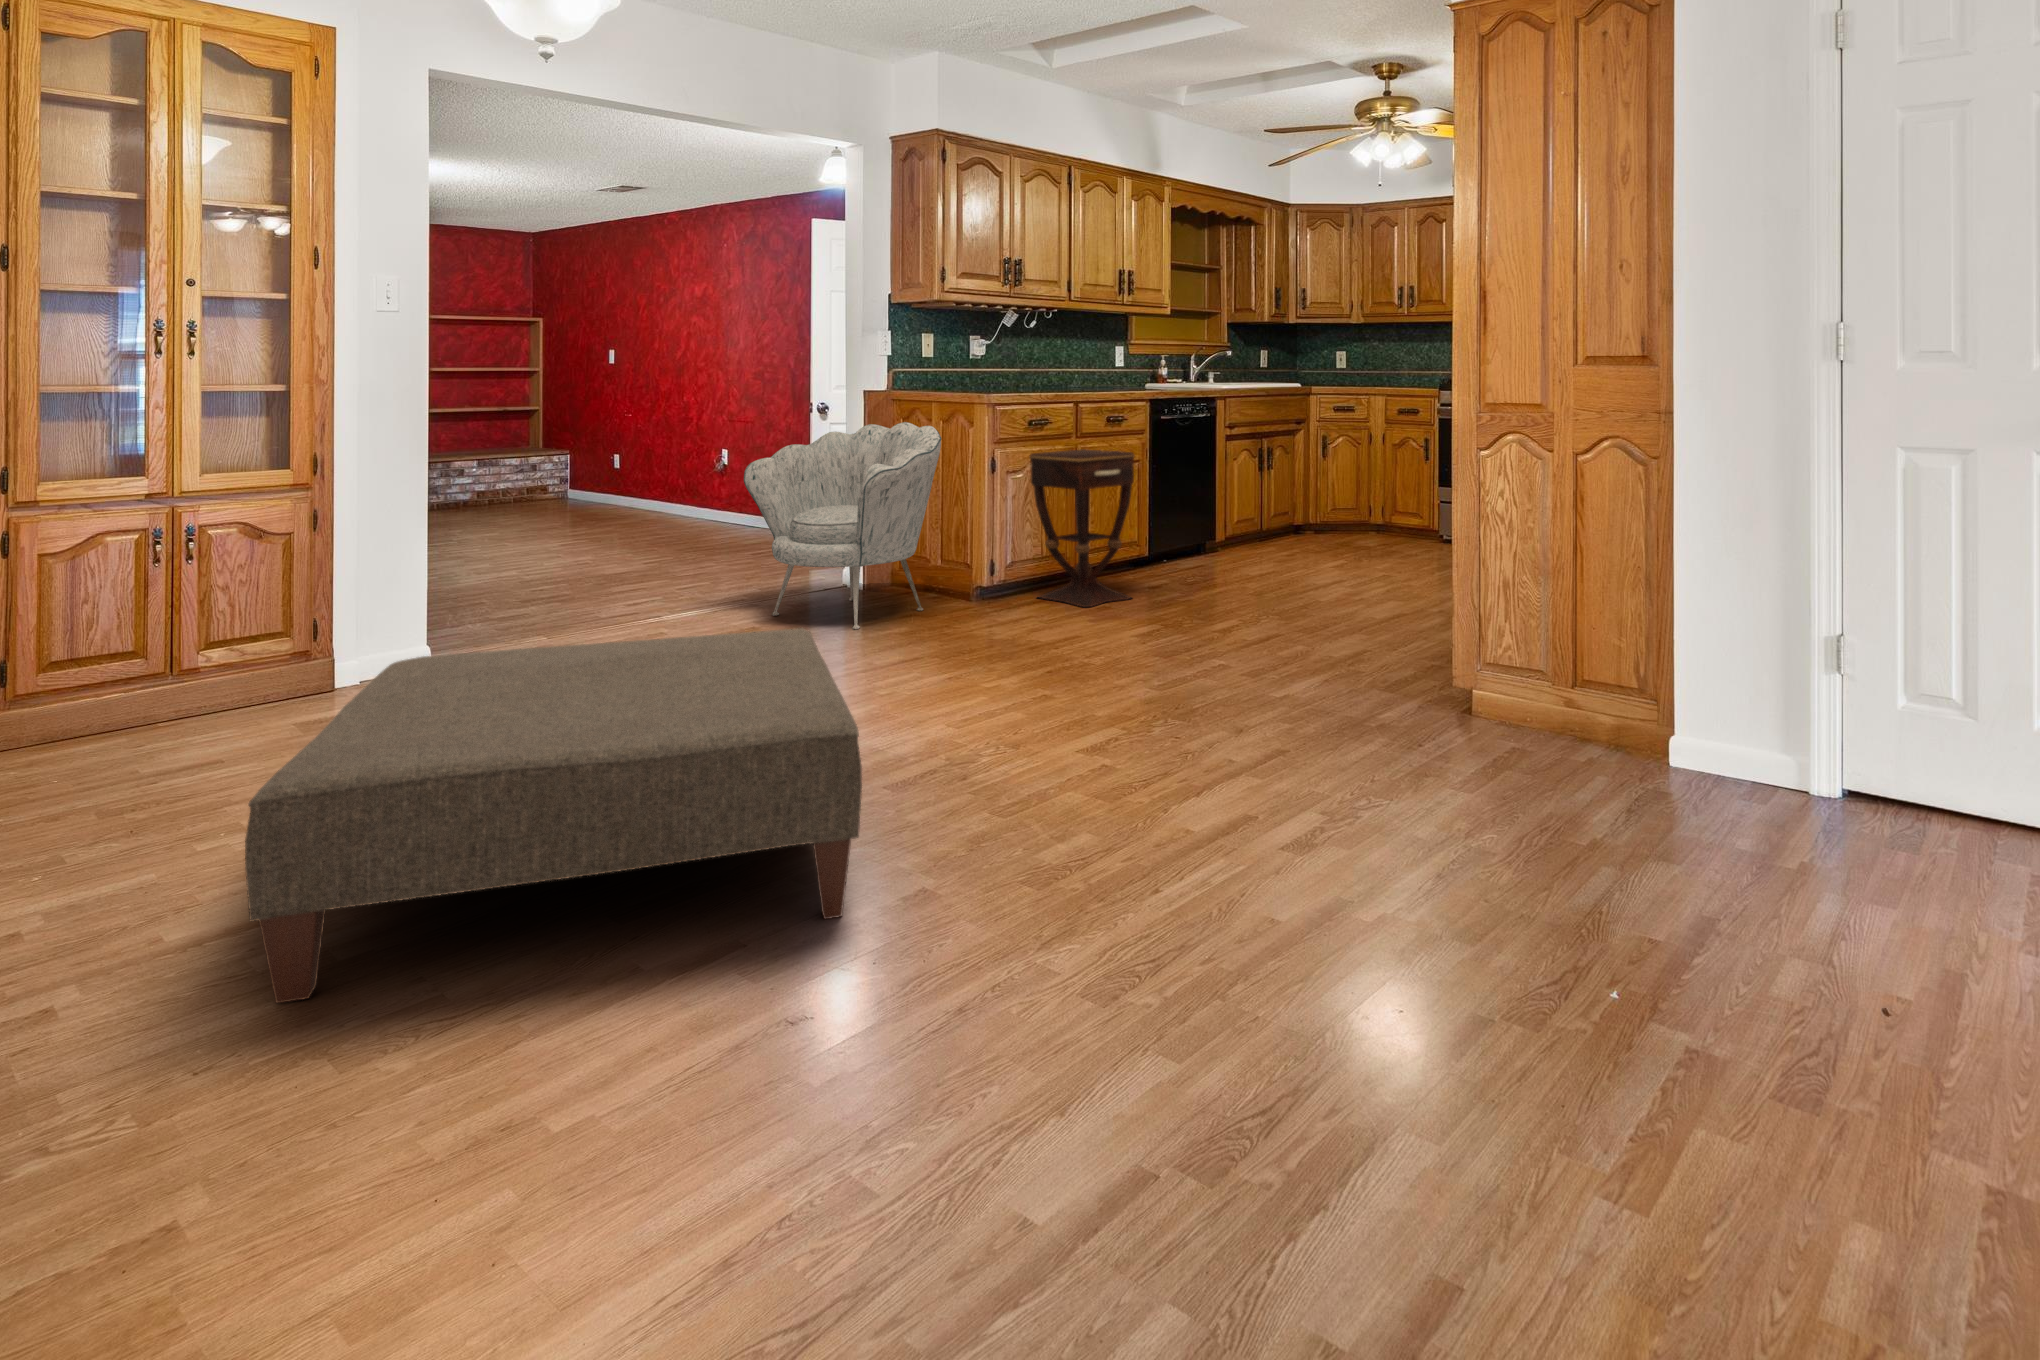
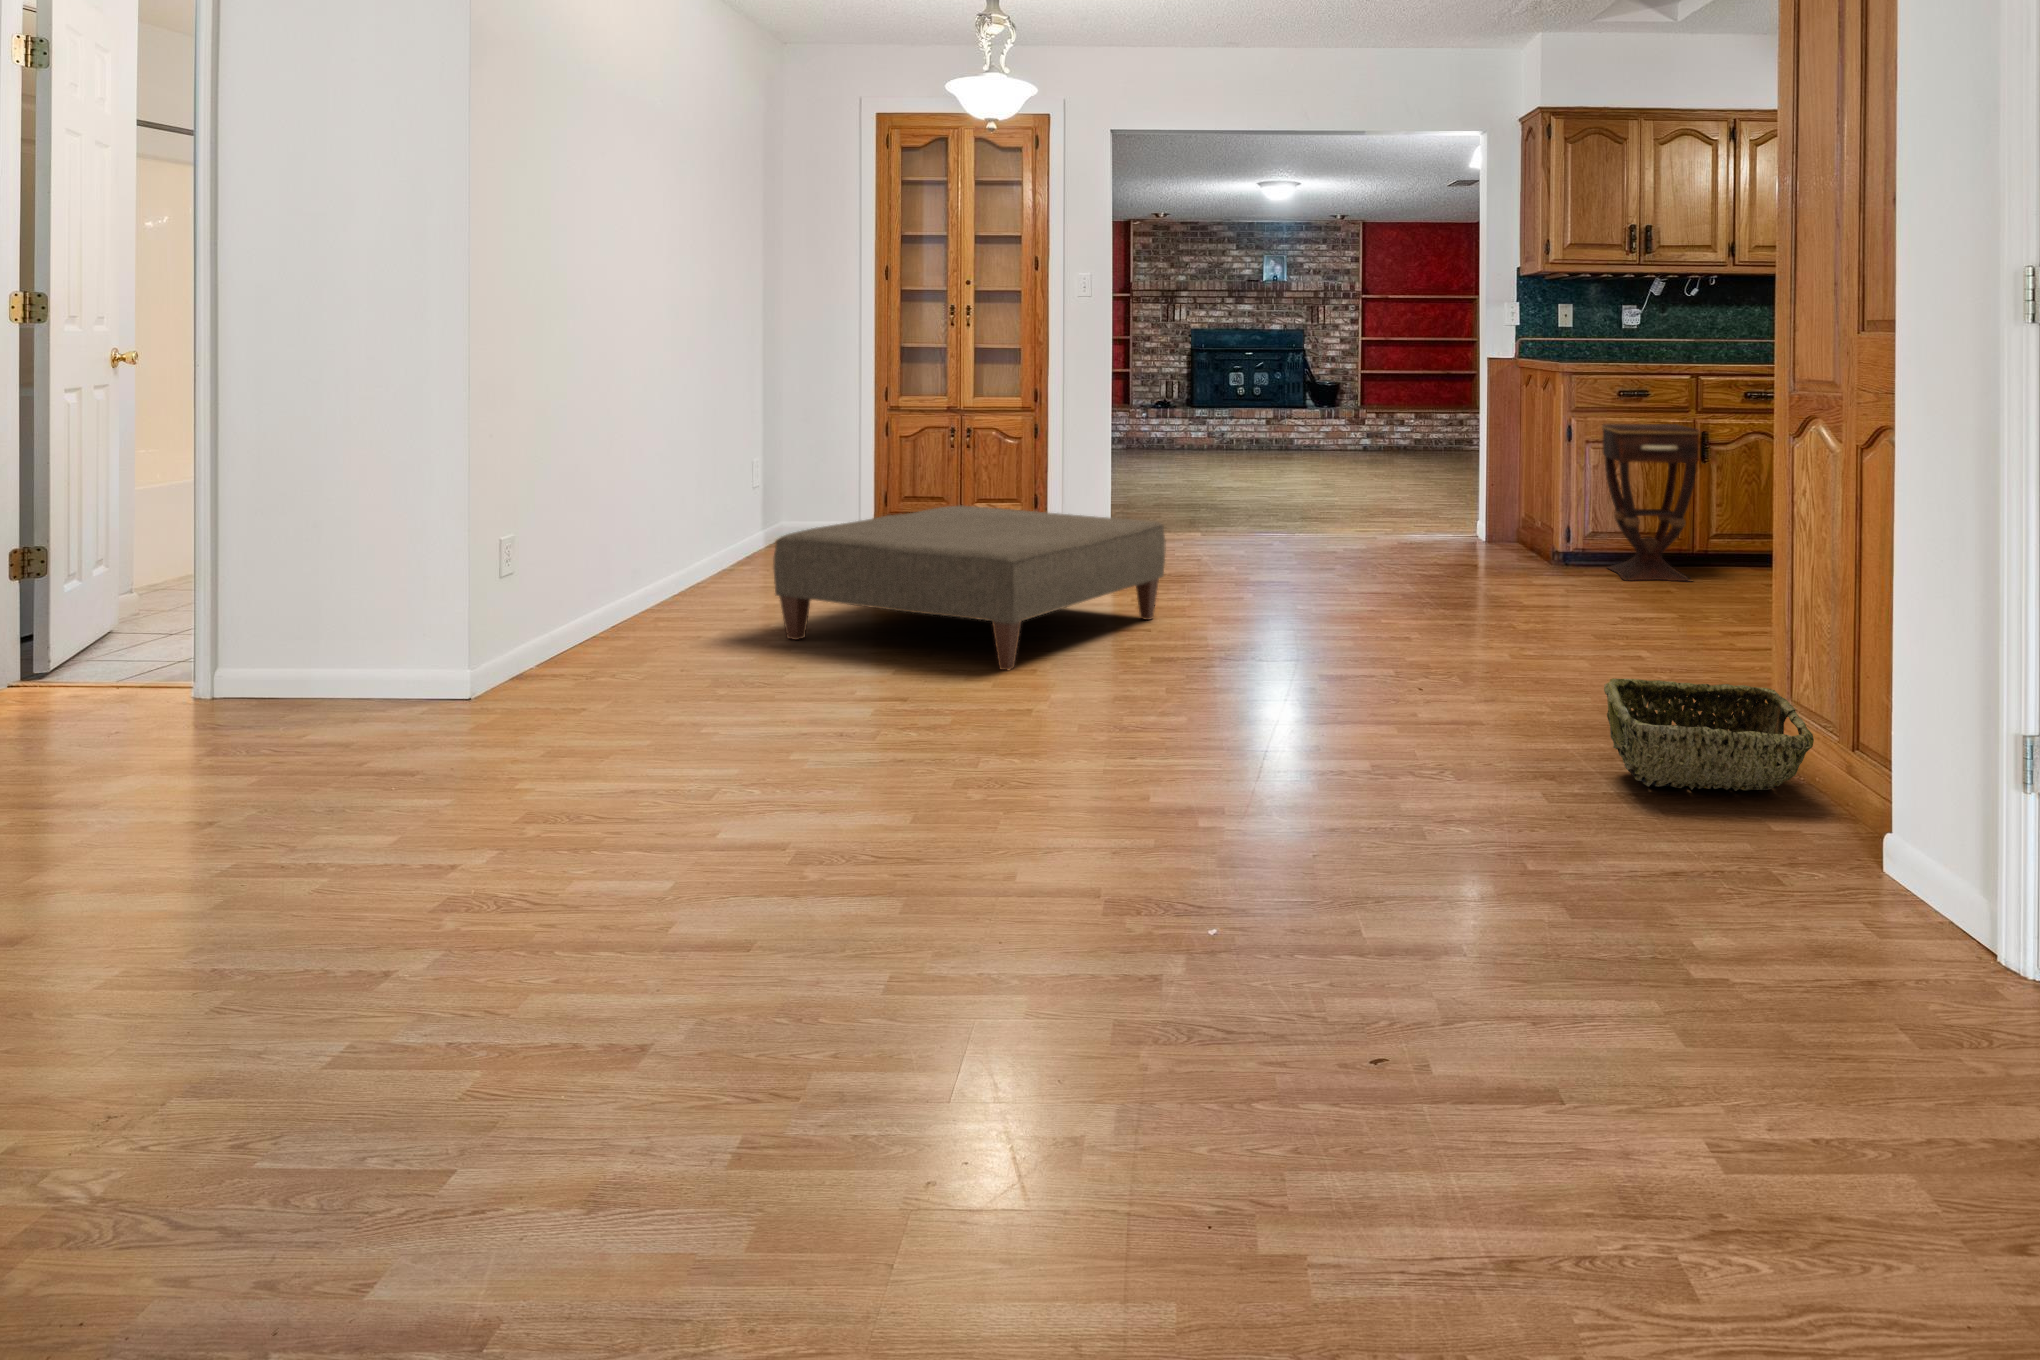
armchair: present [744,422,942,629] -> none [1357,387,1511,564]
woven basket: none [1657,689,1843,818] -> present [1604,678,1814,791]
###
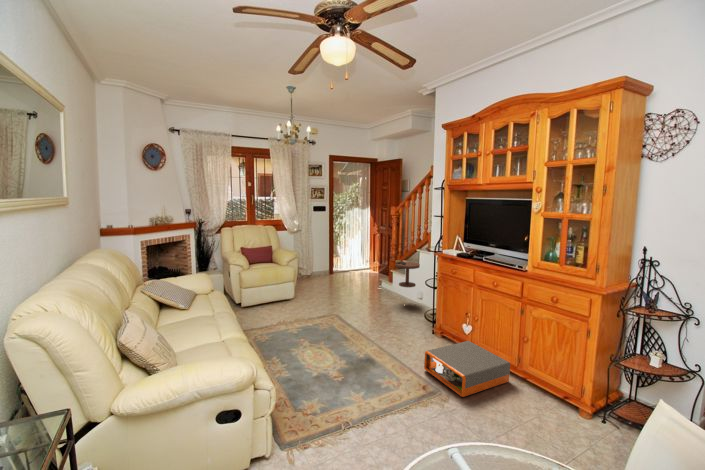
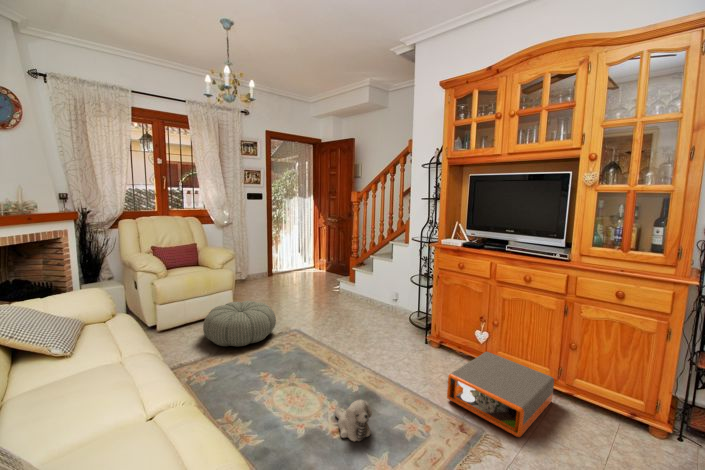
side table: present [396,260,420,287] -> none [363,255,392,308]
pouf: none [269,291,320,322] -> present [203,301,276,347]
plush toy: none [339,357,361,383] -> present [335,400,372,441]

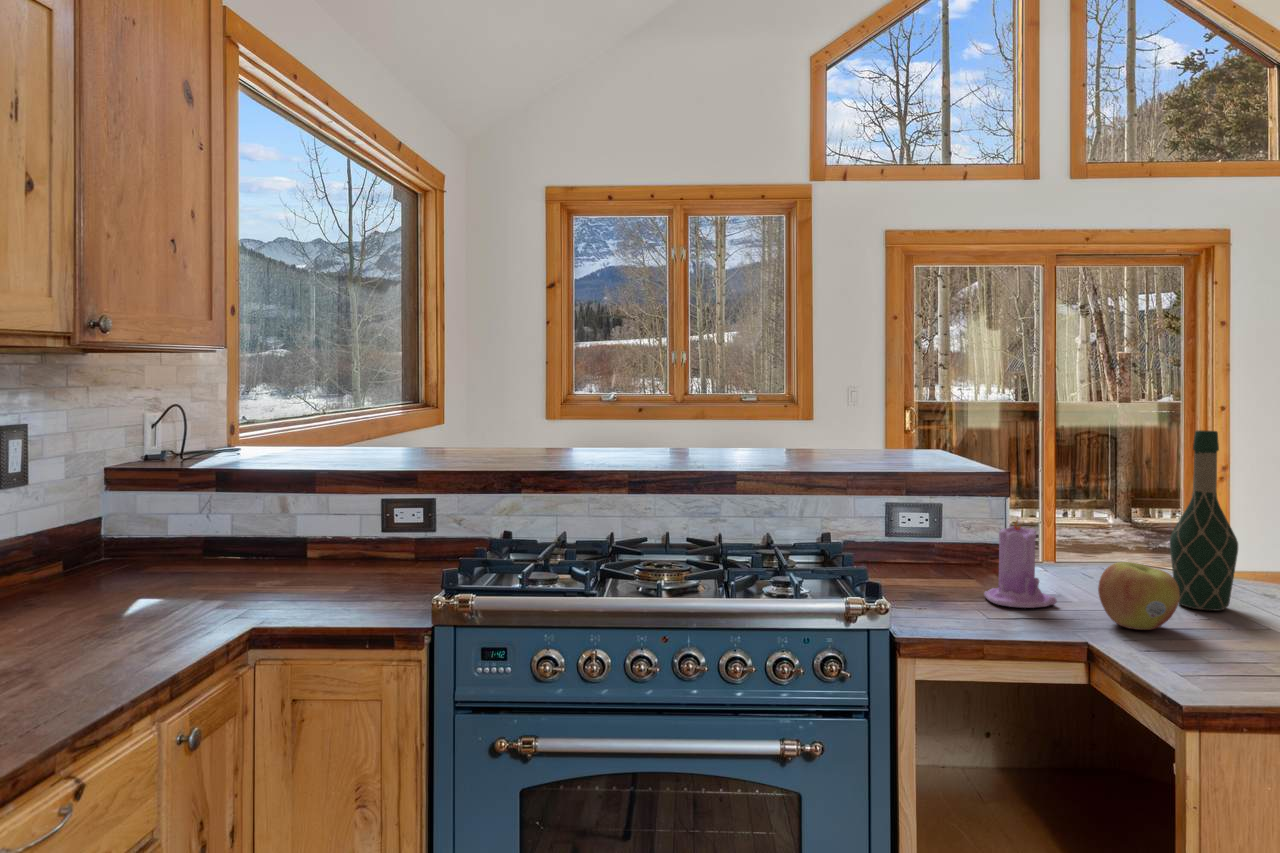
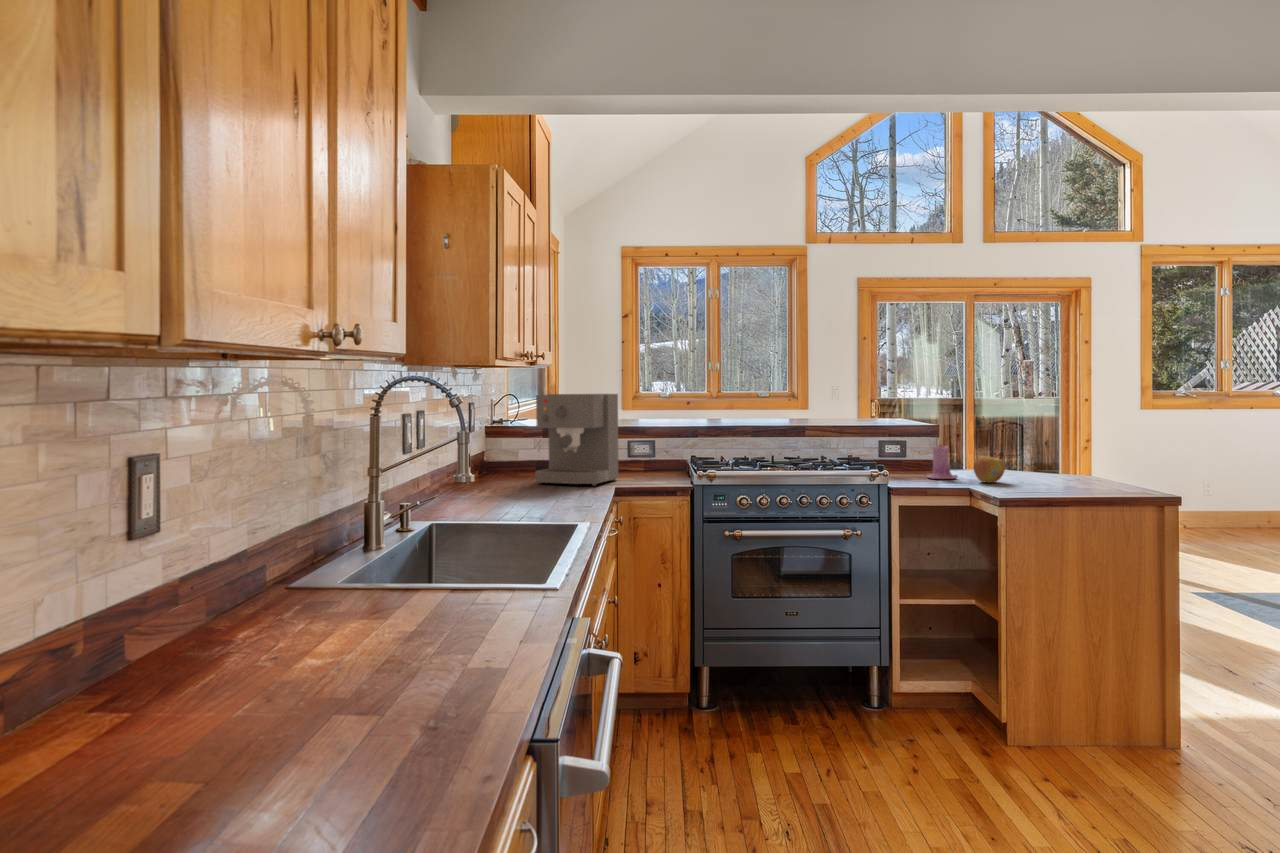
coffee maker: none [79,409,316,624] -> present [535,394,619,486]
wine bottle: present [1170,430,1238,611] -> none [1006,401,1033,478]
###
EXERCISE ▸ Your output should be the lines above from the one that contains "pouf: none [269,291,320,322]" through the one that contains "wine bottle: present", word for word, with pictures left out.

RESULT FOR THIS EXERCISE ▸
pouf: none [269,291,320,322] -> present [203,301,276,347]
plush toy: none [339,357,361,383] -> present [335,400,372,441]

coffee maker: none [79,409,316,624] -> present [535,394,619,486]
wine bottle: present [1170,430,1238,611] -> none [1006,401,1033,478]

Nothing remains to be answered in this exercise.